Start of Block

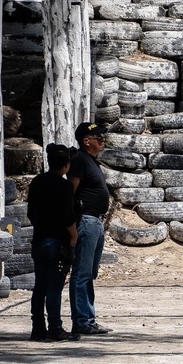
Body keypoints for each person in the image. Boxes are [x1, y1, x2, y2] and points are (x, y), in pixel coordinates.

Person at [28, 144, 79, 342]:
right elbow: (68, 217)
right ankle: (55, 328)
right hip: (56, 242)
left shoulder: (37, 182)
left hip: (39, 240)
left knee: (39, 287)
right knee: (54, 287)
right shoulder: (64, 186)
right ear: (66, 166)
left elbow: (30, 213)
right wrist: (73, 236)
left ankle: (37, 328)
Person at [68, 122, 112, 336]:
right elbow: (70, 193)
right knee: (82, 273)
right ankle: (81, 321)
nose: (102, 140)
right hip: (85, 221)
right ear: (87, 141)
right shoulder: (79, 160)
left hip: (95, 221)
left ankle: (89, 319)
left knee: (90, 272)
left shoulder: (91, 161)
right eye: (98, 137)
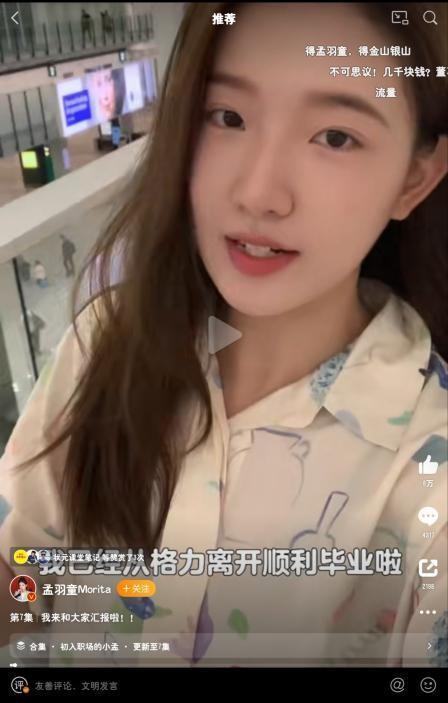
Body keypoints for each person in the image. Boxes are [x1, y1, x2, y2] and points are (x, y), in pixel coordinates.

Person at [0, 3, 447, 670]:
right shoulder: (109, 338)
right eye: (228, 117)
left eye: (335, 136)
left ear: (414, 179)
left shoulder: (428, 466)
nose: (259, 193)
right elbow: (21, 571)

End of Block

BRIEF: For the records above, state how many lines contain "knee", and nothing more.

WRITTEN ANSWER: 4